=== Trecho do texto ===

Restaurantes paulistanos reforçam vigilância para combater quadrilhas
Até a tarde de quinta passada (17), polícia ainda não havia identificado nenhum suspeito e objetos não haviam sido recuperados
“Ninguém nunca rouba restaurante”, diz o bandido Pumpkin logo no início do filme “Pulp Fiction”, de Quentin Tarantino. Ele e Honey Bunny, sua namorada, estão em uma lanchonete falando sobre lugares que poderiam assaltar. Pensam em bancos, lojas, postos de gasolina… Passados alguns instantes de conversa, decidem começar um roubo ali mesmo. Arma em punho, Pumpkin sobe no banco e anuncia aos demais fregueses: “Todo mundo calmo, isto é um assalto!”.
+ Entenda como funciona a ação dos bandidos
O filme é de 1994, mas a cena tem sido reprisada em restaurantes de São Paulo. Desde 12 de fevereiro, ao menos vinte casas foram invadidas por homens armados. Os criminosos rendem manobristas, clientes e funcionários e iniciam um arrastão. Coletam bolsas, carteiras, celulares, relógios, computadores e o que houver de dinheiro no caixa. Depois, entram num carro, normalmente estacionado na porta, e desaparecem. Quando a polícia chega, cerca de quinze minutos após a fuga, não há muito a fazer a não ser orientar as vítimas a registrar boletins de ocorrência. Até a tarde de quinta passada (17), os criminosos haviam escapado de todas as investidas e nenhum objeto fora recuperado.
Endereços em Pinheiros e na Vila Madalena, na Zona Oeste, foram cenário em 62% das vezes, embora existam casos registrados em Moema, Ipiranga, Vila Nova Conceição e Jardim Paulista. “É duro dizer, mas a falta de patrulhamento facilita as ações”, afirma o delegado Ricardo Cestari, do 14º DP, de Pinheiros. Um dos crimes ocorreu na rua da delegacia e outros dois a poucos quarteirões dali. Na Vila Madalena, nem mesmo os caminhos curvos e cheios de semáforos intimidaram os bandidos. “Não existe rota de fuga no bairro. Eles arriscam porque acham que não serão pegos. E, de fato, ainda não foram”, disse Cestari na semana passada.

=== Lista de registros ===

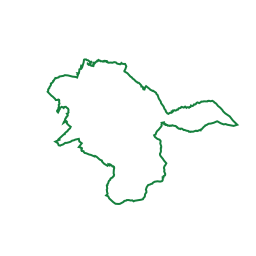 the district of Sangeru, Prahova, Romania, rotated 34°
{"feature_id": "2599482B30255763937111", "entity_name": "Sangeru", "entity_type": "district", "adm_level": 2, "iso_a3": "ROU", "parent_name": "Romania", "parent_adm1": "Prahova", "projection": "robinson", "projection_center": [26.355, 45.139], "detail": "fine", "context": "isolated", "style": "outline", "palette": "green", "viewbox_px": 256, "rotation_deg": 34, "n_neighbors": 0, "source": "geoboundaries", "source_scale": "gbopen_adm2", "svg_char_len": 5722}
<svg xmlns="http://www.w3.org/2000/svg" viewBox="0 0 256 256"><g transform="rotate(34 128 128)"><path d="M174.1,184.7L178.9,180.2L180.2,178.7L180.2,178.4L180.0,177.8L180.3,175.5L179.3,173.6L179.1,172.5L179.3,171.2L178.5,170.0L177.3,169.1L176.6,166.6L176.6,164.0L177.9,162.5L178.4,161.5L179.3,160.5L179.2,159.6L180.1,157.7L182.2,155.7L184.6,154.5L185.8,153.2L186.0,152.6L185.8,151.5L184.3,149.5L185.0,149.1L184.4,148.0L185.1,146.7L185.1,146.3L184.5,145.2L182.3,143.8L181.6,142.3L180.1,141.0L179.6,139.4L179.7,138.0L179.5,135.8L176.1,134.9L174.0,134.0L170.9,133.1L169.6,132.4L168.9,131.5L168.7,130.0L168.3,128.8L166.5,126.5L166.3,126.0L166.5,125.8L165.7,124.5L163.4,122.8L162.4,120.6L160.7,120.0L158.5,120.6L155.2,120.3L153.7,119.4L154.5,117.9L153.9,115.8L153.9,113.7L154.3,112.6L154.7,108.2L154.6,107.2L153.8,106.4L153.7,105.4L153.0,104.9L154.4,103.5L154.5,103.9L155.3,103.7L155.7,104.3L156.0,103.9L156.4,103.9L156.7,104.4L157.1,104.2L157.3,103.8L157.8,103.8L158.0,104.2L159.1,103.5L159.8,103.8L160.5,103.2L161.2,103.1L161.5,102.4L162.3,102.3L163.0,101.6L163.1,101.0L165.1,100.4L166.3,99.7L167.7,99.8L168.0,100.1L168.4,99.8L169.7,100.2L170.2,100.0L170.7,100.1L171.3,99.6L172.0,99.6L172.2,98.9L173.1,98.4L175.4,98.5L175.9,98.0L178.1,97.5L179.5,96.8L180.8,97.0L181.3,96.3L182.2,96.2L182.5,95.6L184.0,94.7L185.7,92.4L186.3,92.3L186.6,91.8L187.4,91.6L188.3,89.9L189.5,89.4L189.2,88.6L189.7,88.2L190.2,84.7L190.7,83.3L190.6,82.6L191.5,81.6L191.9,80.5L192.6,79.2L194.0,78.2L196.1,75.8L198.0,72.8L198.4,72.5L202.3,72.2L205.3,71.5L206.8,70.1L208.4,69.8L214.4,67.2L216.8,64.2L210.7,63.1L205.9,61.5L200.4,61.5L197.6,61.0L196.1,60.3L193.1,59.6L190.3,59.4L187.6,58.5L186.1,58.4L185.6,58.6L184.4,58.2L182.7,58.3L181.4,59.7L179.8,60.2L179.6,60.7L179.0,61.0L178.8,61.7L175.9,63.5L175.4,64.2L174.0,65.1L173.9,65.9L173.1,67.6L171.4,67.9L171.1,68.3L170.8,68.8L170.9,69.7L170.7,70.7L169.5,71.6L169.7,72.4L169.3,73.6L167.9,74.1L168.1,74.3L167.8,74.8L168.0,75.7L167.2,76.3L167.2,77.1L166.0,77.3L165.2,78.0L165.1,78.6L163.4,78.3L163.2,78.6L163.4,78.9L162.8,79.9L160.6,80.5L160.4,80.9L160.4,82.0L159.0,83.4L159.2,84.7L158.4,85.3L158.4,85.9L157.7,87.0L156.7,87.2L156.4,87.7L155.7,88.1L156.1,88.7L156.0,89.4L155.1,89.5L154.9,89.8L155.7,90.4L155.6,91.0L154.1,92.2L153.7,93.1L153.7,93.6L152.6,93.9L150.2,93.2L149.5,92.4L147.4,91.7L145.5,90.3L141.5,88.9L140.4,87.8L137.1,86.4L134.1,84.1L132.8,84.0L131.5,83.1L127.9,83.1L127.5,83.6L126.8,83.5L125.2,83.8L124.0,83.5L119.6,83.2L119.5,84.5L120.1,86.9L119.1,87.3L118.3,86.7L118.2,86.0L117.8,85.8L117.3,85.9L116.7,85.7L115.9,86.2L115.0,85.2L113.3,84.8L111.6,84.5L110.6,85.1L109.4,84.8L108.5,85.0L106.0,84.4L104.0,84.4L103.5,84.1L102.5,83.9L101.3,84.0L96.9,82.9L93.4,83.1L93.1,82.8L92.9,80.8L92.1,77.8L89.8,76.5L88.2,77.6L87.2,77.9L86.2,77.8L86.3,78.7L85.9,79.0L85.8,79.6L85.3,79.8L83.0,80.7L81.4,80.4L80.1,80.9L79.4,81.5L78.5,82.7L77.2,83.3L75.3,84.8L73.4,85.2L73.2,84.9L73.4,84.4L73.1,84.3L70.7,85.6L70.5,85.9L71.0,86.2L70.1,87.0L69.0,87.2L68.0,88.0L67.2,87.8L66.7,88.1L65.5,88.0L65.3,88.5L65.7,88.9L64.9,89.5L65.2,90.0L64.5,90.9L64.2,93.4L63.9,92.9L63.4,93.4L63.2,93.4L63.1,93.0L62.8,93.2L63.5,94.0L63.6,94.7L64.7,95.7L64.6,96.1L64.0,96.2L63.3,96.7L62.8,96.6L62.2,97.0L60.4,97.1L60.1,97.6L58.8,97.4L58.7,97.2L59.4,97.2L60.3,96.7L60.8,96.1L60.9,95.5L60.0,95.0L60.6,94.6L60.6,93.9L60.4,93.7L59.7,94.4L57.0,94.2L56.0,94.7L54.9,94.6L53.5,95.6L53.4,96.1L54.5,98.3L55.8,102.6L54.6,102.3L54.3,102.4L54.4,102.7L55.0,104.0L55.9,104.1L56.1,104.9L56.1,105.2L55.4,105.8L54.9,106.6L55.7,107.9L56.6,110.1L55.5,110.8L56.0,111.0L56.0,111.5L56.4,111.4L56.7,111.6L57.6,114.6L55.9,115.0L53.3,116.4L48.8,118.0L46.1,119.5L45.3,120.9L42.3,123.7L42.2,124.9L41.2,125.9L40.8,126.7L39.9,127.1L40.0,127.3L39.8,129.2L40.0,130.1L39.6,130.7L40.0,131.3L39.9,132.6L39.2,134.3L39.8,135.0L40.1,135.7L40.1,138.3L40.5,139.1L40.2,139.9L40.4,141.0L41.1,141.8L41.1,142.9L46.8,144.1L47.6,144.0L51.1,144.6L52.5,145.2L53.6,144.4L54.4,143.3L55.1,143.2L55.6,143.6L56.4,145.1L57.5,146.0L57.7,146.7L57.6,147.5L58.9,149.0L59.0,150.1L59.4,150.7L59.7,152.1L59.5,153.2L60.0,153.9L61.3,154.2L61.1,152.5L60.8,152.2L60.9,150.6L60.5,150.2L60.4,149.8L61.1,147.6L62.1,147.3L63.5,147.4L63.4,146.2L64.6,145.2L65.4,145.4L67.5,145.5L68.6,146.3L69.2,147.6L70.0,148.4L69.9,149.8L69.4,150.3L69.8,150.5L70.8,150.9L70.7,151.2L71.2,152.4L70.7,153.2L71.0,154.7L70.8,155.2L71.6,157.5L71.5,158.8L71.7,159.7L72.8,156.8L73.1,156.8L74.1,157.1L74.2,157.5L74.0,157.9L74.8,158.4L77.8,159.0L79.8,159.0L80.1,160.7L79.7,162.1L79.4,164.1L79.6,164.5L78.9,166.2L78.6,167.8L79.0,168.5L78.4,169.0L76.7,176.1L77.7,176.2L75.4,179.9L78.3,179.8L80.2,181.1L81.7,180.5L81.9,179.9L83.4,177.9L84.3,175.4L85.6,174.5L87.6,172.2L88.3,171.0L88.7,169.8L90.2,168.2L90.7,167.2L93.3,164.5L95.2,166.4L98.2,166.5L97.9,171.3L99.8,170.6L101.1,170.5L101.4,171.0L101.0,171.4L101.5,171.8L101.7,172.4L102.5,172.9L104.1,172.1L104.9,172.7L106.1,172.9L107.5,172.3L110.7,171.7L112.1,171.1L116.3,170.3L116.3,169.6L118.1,169.4L122.2,170.0L124.6,169.6L125.1,170.3L128.1,171.0L132.1,170.8L132.2,169.6L132.9,169.5L132.4,169.1L133.1,169.0L132.4,168.8L132.5,168.5L133.3,168.5L133.8,168.1L134.3,168.4L135.0,168.1L136.6,168.6L137.1,168.0L137.9,168.0L138.0,168.3L138.9,168.8L139.5,170.3L140.4,171.9L141.5,173.7L142.5,174.4L142.8,174.9L142.8,175.4L143.1,176.0L142.8,176.7L142.8,177.8L142.2,178.6L141.8,179.8L142.2,180.8L141.8,182.4L141.9,183.3L142.5,185.0L142.4,186.3L142.9,186.9L142.6,187.5L144.7,189.9L144.9,191.1L145.8,191.9L146.3,192.7L147.8,193.8L147.9,194.4L147.6,196.1L149.8,195.7L151.8,196.9L157.1,197.7L160.0,197.8L162.6,196.3L163.7,195.4L165.6,191.8L165.6,191.0L165.9,190.3L167.0,189.3L167.3,188.4L168.9,187.3L170.6,186.7L172.0,185.6L173.7,185.6L174.1,184.7Z" fill="none" stroke="#15803d" stroke-width="2"/></g></svg>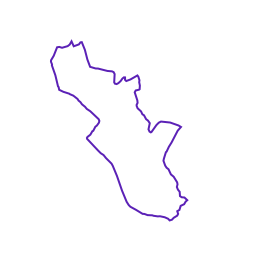 El Progreso, Jutiapa, Guatemala (Natural Earth projection), rotated 338°
{"feature_id": "79465075B52166049172952", "entity_name": "El Progreso", "entity_type": "district", "adm_level": 2, "iso_a3": "GTM", "parent_name": "Guatemala", "parent_adm1": "Jutiapa", "projection": "natural_earth1", "projection_center": [-89.846, 14.381], "detail": "fine", "context": "isolated", "style": "outline", "palette": "violet", "viewbox_px": 256, "rotation_deg": 338, "n_neighbors": 0, "source": "geoboundaries", "source_scale": "gbopen_adm2", "svg_char_len": 1795}
<svg xmlns="http://www.w3.org/2000/svg" viewBox="0 0 256 256"><g transform="rotate(338 128 128)"><path d="M177.5,146.9L175.8,144.6L169.1,138.7L161.0,134.4L158.5,134.6L155.5,135.9L148.3,140.5L147.5,140.6L146.6,139.4L146.5,136.9L150.0,131.7L149.3,128.6L148.1,126.6L147.6,122.2L146.5,120.7L146.3,117.5L144.3,113.3L144.3,110.7L144.7,109.7L146.3,108.3L147.0,105.9L147.6,97.4L149.2,96.1L152.5,96.6L153.3,96.4L154.9,93.1L155.5,89.8L156.5,88.0L156.8,84.3L156.4,82.8L148.5,83.9L144.0,83.8L143.3,82.2L144.2,80.0L143.2,79.5L141.3,80.1L138.8,81.7L135.9,82.8L133.9,83.0L132.5,82.0L132.3,80.5L135.8,73.0L135.6,70.8L134.4,69.5L130.3,67.4L122.4,61.6L120.3,60.7L115.8,57.1L116.0,49.2L117.3,39.4L117.3,31.1L116.0,30.8L113.8,32.1L108.3,31.9L108.1,26.5L105.2,28.8L102.7,29.5L96.9,28.9L94.7,27.1L92.5,26.6L86.2,33.2L82.0,36.4L81.4,37.7L81.4,40.6L80.9,41.4L80.4,51.9L78.7,63.2L79.0,64.0L78.5,66.8L81.7,70.3L86.4,74.2L86.7,74.8L89.4,77.5L92.1,82.2L92.4,84.0L93.6,86.2L94.2,88.8L96.1,92.2L96.9,94.8L99.3,98.3L104.1,108.8L104.1,110.7L103.0,112.2L100.0,114.1L98.2,114.6L94.7,117.6L93.8,117.6L90.6,120.1L87.1,121.1L86.2,121.8L86.0,122.7L91.7,137.4L93.3,141.2L95.2,143.9L96.3,147.6L99.4,154.9L99.7,157.4L99.8,168.3L99.0,183.8L99.1,195.9L99.8,199.7L100.7,201.9L104.7,206.8L109.4,213.1L111.0,213.8L113.5,216.1L117.9,218.1L118.7,218.9L122.5,221.1L124.6,221.8L128.6,224.5L131.2,227.2L132.0,229.3L134.4,229.5L136.7,228.4L140.8,227.7L142.3,226.4L142.5,223.6L145.0,223.2L147.7,219.9L151.5,219.7L153.8,217.9L155.9,217.1L154.3,213.6L151.8,212.3L150.7,210.6L152.0,206.5L151.2,203.8L151.2,201.0L152.8,198.8L153.2,196.8L152.1,190.3L150.4,187.1L150.1,181.4L148.9,179.3L148.4,176.8L148.6,171.7L149.7,170.0L154.1,164.6L154.9,164.4L158.9,160.7L162.9,157.8L173.1,149.1L177.5,146.9Z" fill="none" stroke="#5b21b6" stroke-width="2"/></g></svg>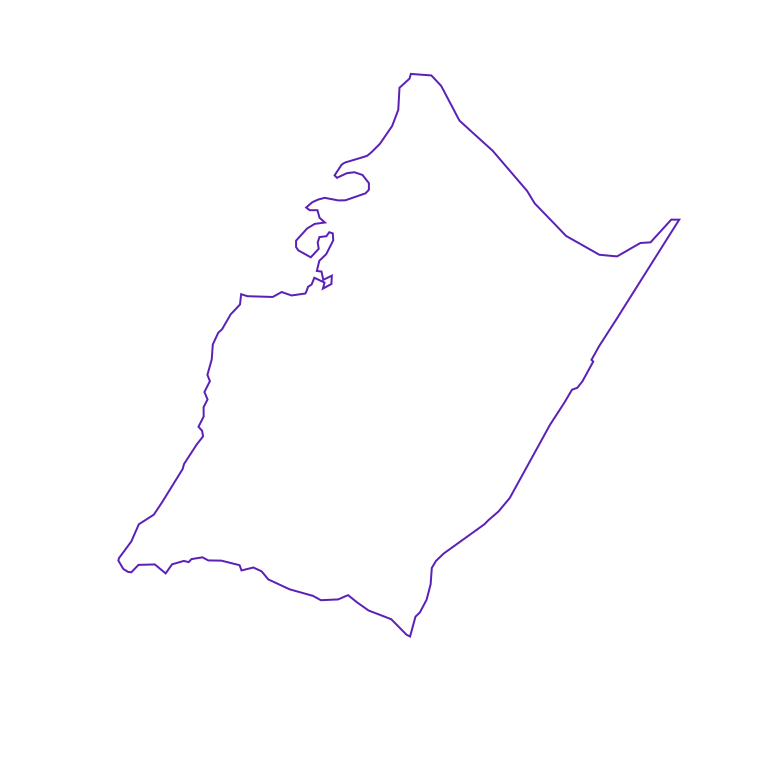 the district of Manatí, Puerto Rico, rotated 31°
{"feature_id": "32010507B74616121786134", "entity_name": "Manatí", "entity_type": "district", "adm_level": 2, "iso_a3": "PRI", "parent_name": "Puerto Rico", "parent_adm1": "", "projection": "equal_earth", "projection_center": [-66.506, 18.418], "detail": "fine", "context": "isolated", "style": "outline", "palette": "violet", "viewbox_px": 768, "rotation_deg": 31, "n_neighbors": 0, "source": "geoboundaries", "source_scale": "gbopen_adm2", "svg_char_len": 2175}
<svg xmlns="http://www.w3.org/2000/svg" viewBox="0 0 768 768"><g transform="rotate(31 384 384)"><path d="M474.0,585.1L487.4,586.1L511.4,581.9L532.3,587.3L536.4,587.0L530.8,567.2L532.4,561.3L531.6,546.9L527.1,531.6L519.7,517.0L519.7,508.8L522.5,498.5L542.3,452.5L543.7,446.7L547.8,434.3L550.5,416.9L547.3,333.5L548.2,307.2L548.1,292.1L551.7,287.6L552.7,279.4L551.8,257.0L549.4,256.4L548.9,240.5L549.9,208.1L550.2,192.6L552.4,91.1L546.5,94.6L545.6,95.1L539.5,125.3L531.1,131.1L518.1,154.5L515.4,155.9L502.0,162.3L463.8,163.3L463.7,163.3L451.7,160.0L420.2,151.6L408.6,145.5L407.2,144.8L402.8,143.3L402.7,143.3L384.4,137.2L357.6,128.3L357.5,128.2L337.2,124.2L329.0,122.6L326.2,122.0L313.1,119.4L310.2,117.7L299.1,110.9L295.6,108.8L281.6,100.3L279.4,99.0L272.7,97.1L265.7,95.1L247.7,104.2L247.3,104.4L248.6,109.1L244.7,122.1L255.0,141.6L258.1,158.7L256.8,180.2L253.8,192.1L252.0,197.2L237.0,213.7L235.8,215.5L234.7,217.9L234.2,230.6L237.5,231.5L243.5,222.5L249.6,217.7L257.9,215.9L267.6,219.6L271.0,225.3L270.0,230.0L256.3,246.4L250.2,250.2L237.2,255.0L232.6,259.8L228.9,265.1L226.4,272.8L230.8,273.3L237.4,269.3L243.1,274.7L250.2,276.0L242.1,282.5L238.0,290.3L234.8,306.4L238.1,311.9L241.8,313.6L256.0,313.1L258.4,301.7L254.3,296.9L253.0,291.3L258.5,287.0L258.9,282.1L262.5,281.3L266.5,287.0L267.6,302.5L265.1,311.7L268.2,321.7L272.5,319.8L278.3,326.0L283.5,318.0L287.4,325.4L282.5,333.7L280.8,327.7L269.6,328.8L270.7,336.0L268.8,339.9L269.6,343.4L270.0,346.7L270.0,346.9L259.2,355.7L248.9,357.9L243.8,366.7L221.7,379.1L215.3,380.6L219.6,390.0L217.9,398.1L216.7,403.1L217.0,420.5L215.5,425.4L216.9,438.3L223.7,451.7L227.9,467.1L233.3,471.2L234.2,483.4L240.7,488.1L241.3,496.8L246.2,504.8L247.0,516.2L252.2,517.8L255.9,522.1L254.6,532.5L253.8,555.5L255.2,560.6L254.7,599.5L254.0,614.5L246.1,630.5L248.5,649.1L246.5,669.9L247.3,672.2L255.8,676.8L261.3,676.9L264.4,675.5L266.7,665.5L280.5,656.7L294.4,658.8L295.2,647.7L303.5,638.8L308.4,637.2L309.1,633.3L317.6,626.1L324.3,625.7L335.5,619.2L353.5,613.7L357.9,617.2L366.5,608.6L375.5,607.6L385.5,611.1L408.9,608.6L432.3,602.2L441.3,601.8L455.6,592.3L461.9,583.5L474.0,585.1Z" fill="none" stroke="#5b21b6" stroke-width="2"/></g></svg>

===

Tarefas a realizar
**a)** Indique se cada afirmação abaixo está de acordo com o trecho do texto. Responda sim ou não e cite literalmente as palavras do trecho que decidem a questão.
(i) Desde 12 de fevereiro, pelo menos vinte restaurantes foram invadidos por homens armados.
(ii) A polícia costuma chegar cerca de meia hora depois da fuga dos criminosos.
(iii) Pinheiros e Vila Madalena foram o local de 62% dos casos.
**b)** Responda, com base no trecho do texto, às perguntas abaixo:
(i) De que ano é o filme "Pulp Fiction"?
(ii) Como se chama a namorada de Pumpkin?
(iii) De qual distrito policial é o delegado Ricardo Cestari?
**c)** Transcreva do trecho do texto tudo o que vai de "Endereços em Pinheiros" até "na semana passada.".

Tarefas resolvidas
**a)**
(i) Sim: "Desde 12 de fevereiro, ao menos vinte casas foram invadidas por homens armados."
(ii) Não: "Quando a polícia chega, cerca de quinze minutos após a fuga".
(iii) Sim: "Endereços em Pinheiros e na Vila Madalena, na Zona Oeste, foram cenário em 62% das vezes".

**b)**
(i) De 1994.
(ii) Honey Bunny.
(iii) Do 14º DP, de Pinheiros.

**c)**
Endereços em Pinheiros e na Vila Madalena, na Zona Oeste, foram cenário em 62% das vezes, embora existam casos registrados em Moema, Ipiranga, Vila Nova Conceição e Jardim Paulista. “É duro dizer, mas a falta de patrulhamento facilita as ações”, afirma o delegado Ricardo Cestari, do 14º DP, de Pinheiros. Um dos crimes ocorreu na rua da delegacia e outros dois a poucos quarteirões dali. Na Vila Madalena, nem mesmo os caminhos curvos e cheios de semáforos intimidaram os bandidos. “Não existe rota de fuga no bairro. Eles arriscam porque acham que não serão pegos. E, de fato, ainda não foram”, disse Cestari na semana passada.